EXTRACTO DEL DOCUMENTO -
##########
Entre la multitud de jóvenes que lo escuchaban enardecidos, ni Mariana, Martha, María Julia, Orestes, Amalia o tantos otros adolescentes, jóvenes y adultos, conocían de las experiencias de los compañeros que estaban a su lado; pero la victoria en una lucha común los juntaba. Fidel hablaba y ellos veían ondear la inmensa bandera roja de franja blanca y letras azules que proclamaba el cumplimiento de un sueño y la esperanza de un futuro mejor para Cuba.
Apenas una semana atrás, los holguineros habían marchado jubilosos hasta el parque Calixto García, en celebración indescriptible por el fin del analfabetismo. Días antes, Martha Martínez había abrazado, con la promesa de volver, a los niños de la escuelita de Clara Diosa, en el mismo corazón de las montañas de La Lima, sitio ubicado en el límite entre Alto Songo y Mayarí Arriba.

La Campaña de Alfabetización había terminado, pero la muchacha de 17 años aún se sentía unida por raíces vigorosas a la tierra donde los cafetales son más altos y la gente más humilde. “Mayestra, mayestra, ya sé escribir mi nombre, ya no tengo que poner el dedo”, le gritaba el viejo haitiano y los ojos le alumbraban el rostro de ébano.
##########
(Entradas de elementos de maquetación)

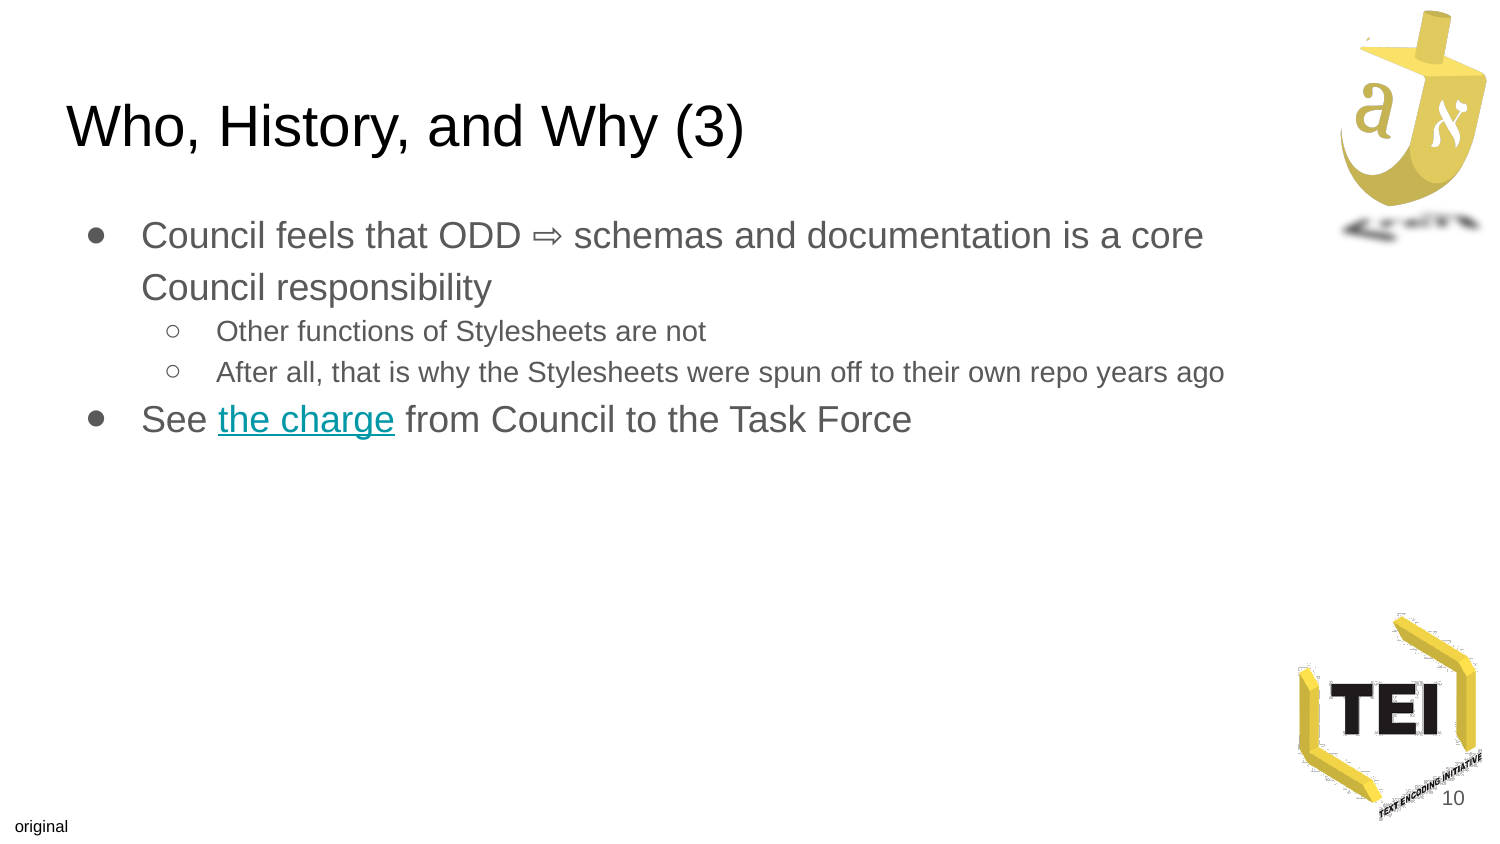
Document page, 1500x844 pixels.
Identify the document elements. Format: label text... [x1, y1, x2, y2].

picture [1324, 0, 1497, 250]
list Council feels that ODD ⇨ schemas and documentation is a core Council responsibility Other functions of Stylesheets are not After all, that is why the Stylesheets were spun off to their own repo years ago See the charge from Council to the Task Force [51, 189, 1291, 750]
text_box original [0, 810, 114, 844]
slide_number <number> [1389, 764, 1480, 830]
picture [1275, 604, 1500, 830]
title Who, History, and Why (3) [51, 72, 1449, 167]
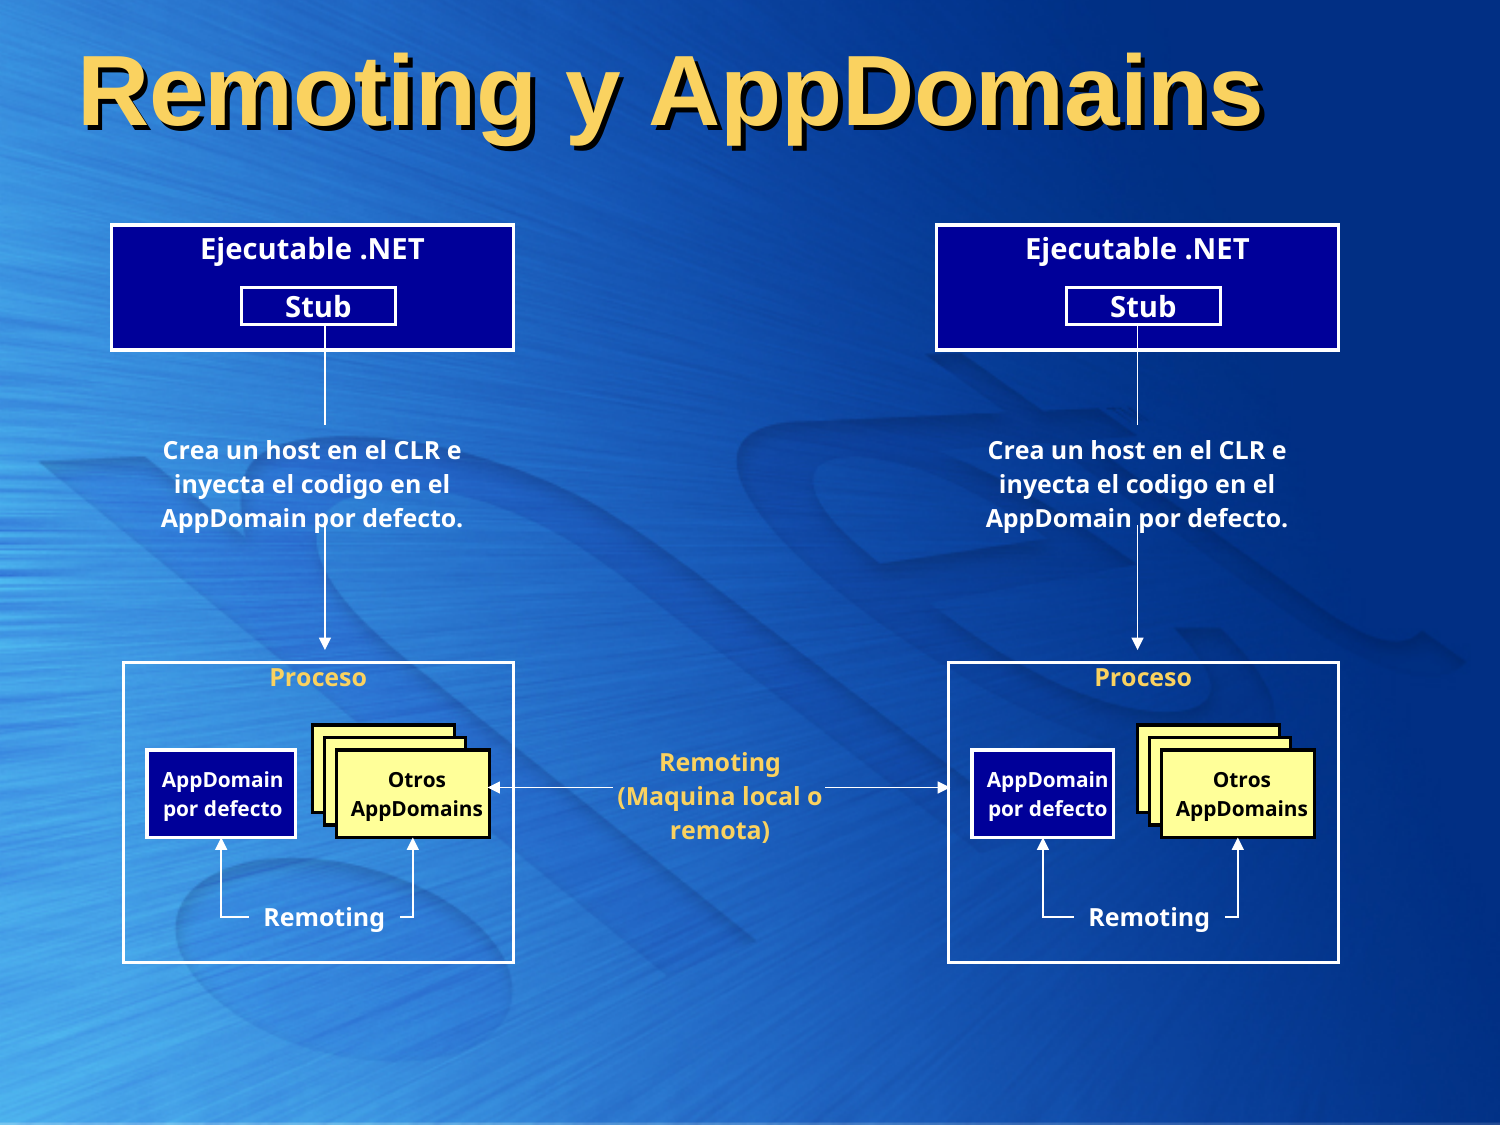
##########
TAREA PROPUESTA A - Enumera los nombres propios de personas que, según la primera oración del fragmento sobre la Campaña de Alfabetización, estaban entre la multitud de jóvenes que escuchaban a Fidel.
TAREA PROPUESTA B - Transcribe sin cambios la parte del fragmento sobre la Campaña de Alfabetización que empieza con "La Campaña de" y continúa hasta "rostro de ébano." inclusive.

RESPUESTA COMPLETA A - Mariana, Martha, María Julia, Orestes y Amalia.

RESPUESTA COMPLETA B -
La Campaña de Alfabetización había terminado, pero la muchacha de 17 años aún se sentía unida por raíces vigorosas a la tierra donde los cafetales son más altos y la gente más humilde. “Mayestra, mayestra, ya sé escribir mi nombre, ya no tengo que poner el dedo”, le gritaba el viejo haitiano y los ojos le alumbraban el rostro de ébano.